Aufgabe 1:
Bitte gib den Auszug über internationale Webangebote von „Die meisten internationalen Webangebote hiesiger“ bis einschließlich „Ansprache internationaler Erstkunden.“ wieder und benenne dabei „Erstkunden“ in „Neukunden“ um.

── Vorliegender Auszug ──

Die meisten internationalen Webangebote hiesiger Mittelständler sind „nur“ aus dem Deutschen in die jeweilige Landessprache übersetzt. Mangels Abstimmung auf inter- kulturelle Unterschiede verschenken sie Potenziale bei der Ansprache internationaler Erstkunden.
Auch kleinere exportorientierte Industrieunternehmen betreiben heute eigene Websites. Doch wie kundenorientiert sind deren Angebote tatsächlich? Und inwieweit gehen sie auf die unterschiedlichen Informations- und Nutzungsgewohnheiten internationaler Kunden im Web ein? Eine umfassende empirischen Studie der Dr. Šonje Webconsult GmbH – zusammen mit der European School of Business an der Hochschule Reutlingen – hat das Webangebot von 120 Industriefirmen aus Baden-Württemberg analysiert und die Verantwortlichen in den Unternehmen zu ihren Zielen und Strategien im Web befragt.
Überraschend ist der betriebene Aufwand: Über 90 % der untersuchten B2B-Websites sind zweisprachig, die meisten auf Deutsch und Englisch. Über diese „Pflicht“ hinaus bieten mehr als 44 % der Seiten eine weitere Sprache, nicht selten sogar mehrere. Der mit der Erstellung und vor allem der Pflege einhergehende Aufwand spricht dafür, dass sich viele Unternehmen der Bedeutung internationaler Webkommunikation bewusst sind.
Befragt nach den wichtigsten Erwartungen an die Internationalisierung ihres Webangebotes, gaben jeweils 83 % an, dass sie sich vor allem mehr internationale Erstkundenkontakte sowie eine Verbesserung der Erstberatung dieses Kundenkreises erhoffen.
Eine vergleichende Analyse der Inhalte oder deren Umsetzung zeigt aber, dass die meisten internationalen Webangebote „nur“ aus dem Deutschen in die jeweilige Landessprache übersetzt sind. An kulturspezifische Seh- und Nutzungsgewohnheiten wurde zumeist nicht angepasst. Gleich welchem Kulturkreis der Kunde enstammt, wird jedem eine durch und durch deutsche Website angeboten.
Vergleichende internationale Untersuchungen zeigen, dass es beim Herstellen des Erstkontaktes primär um den Aufbau von Vertrauen und Glaubwürdigkeit geht. Erst wenn sich der Interessent weitgehend sicher ist, dem Informationsanbieter trauen zu können, wird er den Kontakt etwa zum potenziellen Lieferanten auch herstellen. Gehandelt wird dabei nach kulturtypischen Mustern.

───
── Datensätze ──

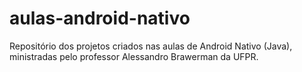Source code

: # aulas-android-nativo
Repositório dos projetos criados nas aulas de Android Nativo (Java), ministradas pelo professor Alessandro Brawerman da UFPR. 
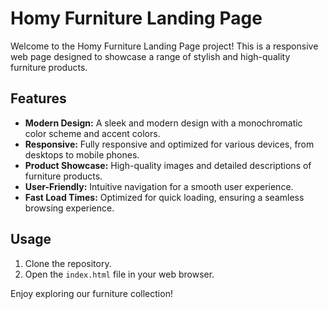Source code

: # Homy Furniture Landing Page

Welcome to the Homy Furniture Landing Page project! This is a responsive web page designed to showcase a range of stylish and high-quality furniture products.

## Features

- **Modern Design:** A sleek and modern design with a monochromatic color scheme and accent colors.
- **Responsive:** Fully responsive and optimized for various devices, from desktops to mobile phones.
- **Product Showcase:** High-quality images and detailed descriptions of furniture products.
- **User-Friendly:** Intuitive navigation for a smooth user experience.
- **Fast Load Times:** Optimized for quick loading, ensuring a seamless browsing experience.

## Usage

1. Clone the repository.
2. Open the `index.html` file in your web browser.

Enjoy exploring our furniture collection!

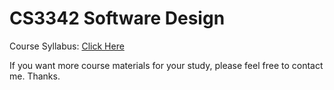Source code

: # CS3342 Software Design

Course Syllabus: [Click Here](https://www.cityu.edu.hk/catalogue/ug/201617/course/CS3342.pdf)

If you want more course materials for your study, please feel free to contact me. Thanks.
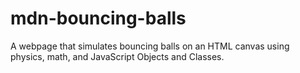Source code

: # mdn-bouncing-balls
A webpage that simulates bouncing balls on an HTML canvas using physics, math, and JavaScript Objects and Classes.
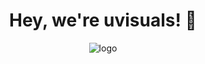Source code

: <div align="center">
  <h1> Hey, we're <b>uvisuals</b>! 👋 </h1>
  <img src="https://i.imgur.com/ScUKalX.gif" alt="logo">
</div>
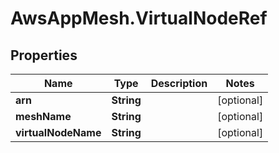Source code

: # AwsAppMesh.VirtualNodeRef

## Properties

Name | Type | Description | Notes
------------ | ------------- | ------------- | -------------
**arn** | **String** |  | [optional] 
**meshName** | **String** |  | [optional] 
**virtualNodeName** | **String** |  | [optional] 


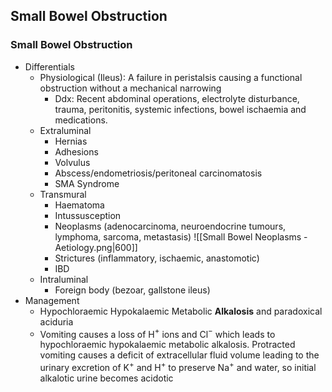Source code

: ## Small Bowel Obstruction
### Small Bowel Obstruction
 - Differentials
	 - Physiological (Ileus): A failure in peristalsis causing a functional obstruction without a mechanical narrowing
		 - Ddx: Recent abdominal operations, electrolyte disturbance, trauma, peritonitis, systemic infections, bowel ischaemia and medications.
	 - Extraluminal
		 - Hernias
		 - Adhesions
		 - Volvulus
		 - Abscess/endometriosis/peritoneal carcinomatosis
		 - SMA Syndrome
	 - Transmural
		 - Haematoma
		 - Intussusception
		 - Neoplasms (adenocarcinoma, neuroendocrine tumours, lymphoma, sarcoma, metastasis)
			  ![[Small Bowel Neoplasms - Aetiology.png|600]]
		 - Strictures (inflammatory, ischaemic, anastomotic)
		 - IBD
	 - Intraluminal
		 - Foreign body (bezoar, gallstone ileus)
- Management
	- Hypochloraemic Hypokalaemic Metabolic **Alkalosis** and paradoxical aciduria
	- Vomiting causes a loss of H$^+$ ions and Cl$^-$ which leads to hypochloraemic hypokalaemic metabolic alkalosis. Protracted vomiting causes a deficit of extracellular fluid volume leading to the urinary excretion of K$^+$ and H$^+$ to preserve Na$^+$ and water, so initial alkalotic urine becomes acidotic





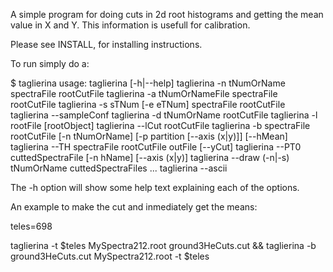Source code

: A simple program for doing cuts in 2d root histograms and getting the
mean value in X and Y. This information is usefull for calibration.


Please see INSTALL, for installing instructions.

To run simply do a:

$ taglierina
usage:
	taglierina [-h|--help]
	taglierina -n tNumOrName spectraFile rootCutFile
	taglierina -a tNumOrNameFile spectraFile rootCutFile
	taglierina -s sTNum [-e eTNum] spectraFile rootCutFile
	taglierina --sampleConf
	taglierina -d tNumOrName rootCutFile
	taglierina -l rootFile [rootObject]
	taglierina --lCut rootCutFile
	taglierina -b spectraFile rootCutFile [-n tNumOrName] [-p partition [--axis (x|y)]] [--hMean]
	taglierina --TH spectraFile rootCutFile outFile [--yCut]
	taglierina --PT0 cuttedSpectraFile [-n hName] [--axis (x|y)]
	taglierina --draw (-n|-s) tNumOrName cuttedSpectraFiles ...
	taglierina --ascii

The -h option will show some help text explaining each of the options.

An example to make the cut and inmediately get the means:

teles=698

taglierina -t $teles MySpectra212.root ground3HeCuts.cut && taglierina -b ground3HeCuts.cut MySpectra212.root -t $teles
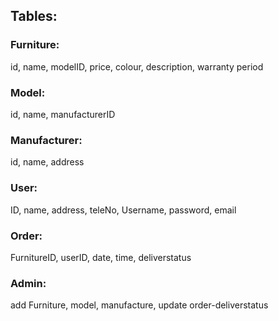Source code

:
## Tables:

### Furniture: 
id, name, modelID, price, colour, description, warranty period

### Model: 
id, name, manufacturerID


### Manufacturer:
id, name, address

### User: 
ID, name, address, teleNo, Username, password, email

### Order: 
FurnitureID, userID, date, time, deliverstatus


### Admin:
 add Furniture, model, manufacture, update order-deliverstatus
   
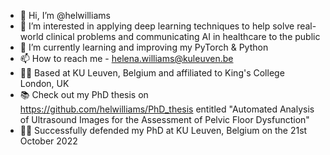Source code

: - 👋 Hi, I’m @helwilliams
- 👀 I’m interested in applying deep learning techniques to help solve real-world clinical problems and communicating AI in healthcare to the public
- 🌱 I’m currently learning and improving my PyTorch & Python
- 📫 How to reach me - helena.williams@kuleuven.be
- 👩‍💻 Based at KU Leuven, Belgium and affiliated to King's College London, UK 
- 📚 Check out my PhD thesis on https://github.com/helwilliams/PhD_thesis entitled "Automated Analysis of Ultrasound Images for the Assessment of Pelvic Floor Dysfunction"
- 👩‍🎓 Successfully defended my PhD at KU Leuven, Belgium on the 21st October 2022

<!---
helwilliams/helwilliams is a ✨ special ✨ repository because its `README.md` (this file) appears on your GitHub profile.
You can click the Preview link to take a look at your changes.
--->

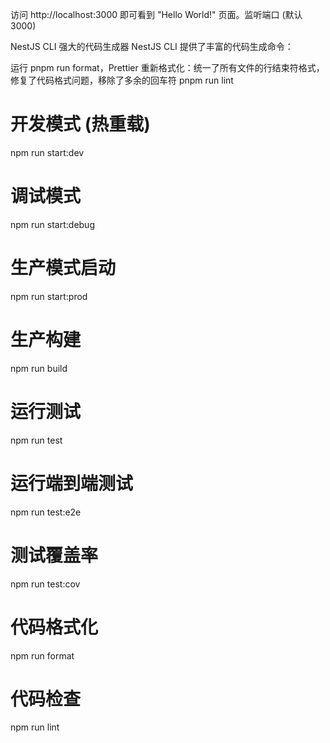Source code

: 访问 http://localhost:3000 即可看到 "Hello World!" 页面。监听端口 (默认 3000)

NestJS CLI 强大的代码生成器
NestJS CLI 提供了丰富的代码生成命令：

运行 pnpm run format，Prettier 重新格式化：统一了所有文件的行结束符格式，修复了代码格式问题，移除了多余的回车符
pnpm run lint


# 开发模式 (热重载)
npm run start:dev

# 调试模式
npm run start:debug

# 生产模式启动
npm run start:prod

# 生产构建
npm run build

# 运行测试
npm run test

# 运行端到端测试
npm run test:e2e

# 测试覆盖率
npm run test:cov

# 代码格式化
npm run format

# 代码检查
npm run lint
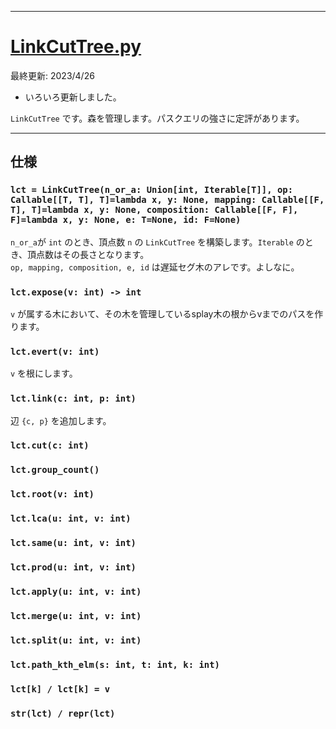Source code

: _____

# [LinkCutTree.py](https://github.com/titanium-22/Library_py/blob/main/DataStructures/DynamicConnectivity/LinkCutTree.py)

最終更新: 2023/4/26
- いろいろ更新しました。  

`LinkCutTree` です。森を管理します。パスクエリの強さに定評があります。

_____

## 仕様

### `lct = LinkCutTree(n_or_a: Union[int, Iterable[T]], op: Callable[[T, T], T]=lambda x, y: None, mapping: Callable[[F, T], T]=lambda x, y: None, composition: Callable[[F, F], F]=lambda x, y: None, e: T=None, id: F=None)`
`n_or_a`が `int` のとき、頂点数 `n` の `LinkCutTree` を構築します。`Iterable` のとき、頂点数はその長さとなります。  
`op, mapping, composition, e, id` は遅延セグ木のアレです。よしなに。

### `lct.expose(v: int) -> int`
`v` が属する木において、その木を管理しているsplay木の根からvまでのパスを作ります。

### `lct.evert(v: int)`
`v` を根にします。

### `lct.link(c: int, p: int)`
辺 `{c, p}` を追加します。

### `lct.cut(c: int)`

### `lct.group_count()`

### `lct.root(v: int)`

### `lct.lca(u: int, v: int)`

### `lct.same(u: int, v: int)`

### `lct.prod(u: int, v: int)`

### `lct.apply(u: int, v: int)`

### `lct.merge(u: int, v: int)`

### `lct.split(u: int, v: int)`

### `lct.path_kth_elm(s: int, t: int, k: int)`

### `lct[k] / lct[k] = v`

### `str(lct) / repr(lct)`
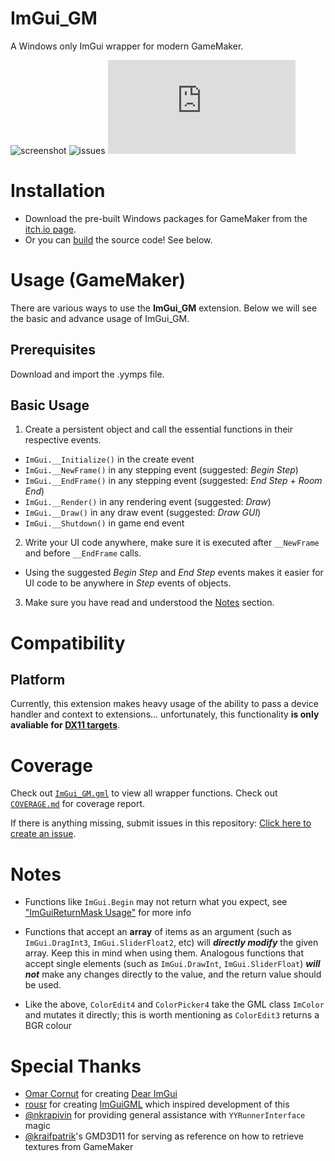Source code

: # ImGui_GM

A Windows only ImGui wrapper for modern GameMaker.

![screenshot](https://user-images.githubusercontent.com/6483989/208770256-e568fec4-e8ba-4239-82b6-97acbb7f2160.png)
![issues](https://badgen.net/github/open-issues/nommiin/imgui_gm)
![coverage](https://badgen.net/https/raw.githubusercontent.com/nommiin/imgui_gm/main/extra/badges/coverage.json?icon=awesome)

# Installation

- Download the pre-built Windows packages for GameMaker from the [itch.io page](https://nommiiin.itch.io/imgui-gm).
- Or you can [build](#building) the source code! See below.

# Usage (GameMaker)

There are various ways to use the **ImGui_GM** extension. Below we will see the basic and advance usage of ImGui_GM.

## Prerequisites

Download and import the .yymps file.

## Basic Usage

1. Create a persistent object and call the essential functions in their respective events.
  - `ImGui.__Initialize()` in the create event
  - `ImGui.__NewFrame()` in any stepping event (suggested: *Begin Step*)
  - `ImGui.__EndFrame()` in any stepping event (suggested: *End Step* + *Room End*)
  - `ImGui.__Render()` in any rendering event (suggested: *Draw*)
  - `ImGui.__Draw()` in any draw event (suggested: *Draw GUI*)
  - `ImGui.__Shutdown()` in game end event

2. Write your UI code anywhere, make sure it is executed after `__NewFrame` and before `__EndFrame` calls.
  - Using the suggested *Begin Step* and *End Step* events makes it easier for UI code to be anywhere in *Step* events of objects.

3. Make sure you have read and understood the [Notes](#notes) section.

# Compatibility

## Platform

Currently, this extension makes heavy usage of the ability to pass a device handler and context to extensions... unfortunately, this functionality **is only avaliable for [DX11 targets](https://manual.yoyogames.com/index.htm#t=GameMaker_Language%2FGML_Reference%2FOS_And_Compiler%2Fos_get_info.htm)**.

# Coverage

Check out [`ImGui_GM.gml`](https://github.com/nommiin/ImGui_GM/blob/main/scripts/ImGui/ImGui.gml) to view all wrapper functions.
Check out [`COVERAGE.md`](https://github.com/nommiin/ImGui_GM/blob/main/COVERAGE.md) for coverage report.

If there is anything missing, submit issues in this repository: [Click here to create an issue](https://github.com/nommiin/ImGui_GM/issues).

# Notes

- Functions like `ImGui.Begin` may not return what you expect, see ["ImGuiReturnMask Usage"](https://github.com/nommiin/ImGui_GM/wiki/ImGuiReturnMask-Usage) for more info

- Functions that accept an **array** of items as an argument (such as `ImGui.DragInt3`, `ImGui.SliderFloat2`, etc) will ***directly modify*** the given array. Keep this in mind when using them. Analogous functions that accept single elements (such as `ImGui.DrawInt`, `ImGui.SliderFloat`) ***will not*** make any changes directly to the value, and the return value should be used.

- Like the above, `ColorEdit4` and `ColorPicker4` take the GML class `ImColor` and mutates it directly; this is worth mentioning as `ColorEdit3` returns a BGR colour

# Special Thanks
- [Omar Cornut](https://github.com/ocornut/) for creating [Dear ImGui](https://github.com/ocornut/imgui)
- [rousr](https://rou.sr/) for creating [ImGuiGML](https://imguigml.rou.sr/) which inspired development of this
- [@nkrapivin](https://github.com/nkrapivin) for providing general assistance with `YYRunnerInterface` magic
- [@kraifpatrik](https://github.com/blueburncz/GMD3D11)'s GMD3D11 for serving as reference on how to retrieve textures from GameMaker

───

Aufgabe 2:
Nenne nur die Anzahl der Zeilen in den Datensätzen, die die Zeichenfolge „extension“ enthalten. Groß- und Kleinschreibung zählt.

Ausgabe 1:
Die meisten internationalen Webangebote hiesiger Mittelständler sind „nur“ aus dem Deutschen in die jeweilige Landessprache übersetzt. Mangels Abstimmung auf inter- kulturelle Unterschiede verschenken sie Potenziale bei der Ansprache internationaler Neukunden.

Ausgabe 2:
2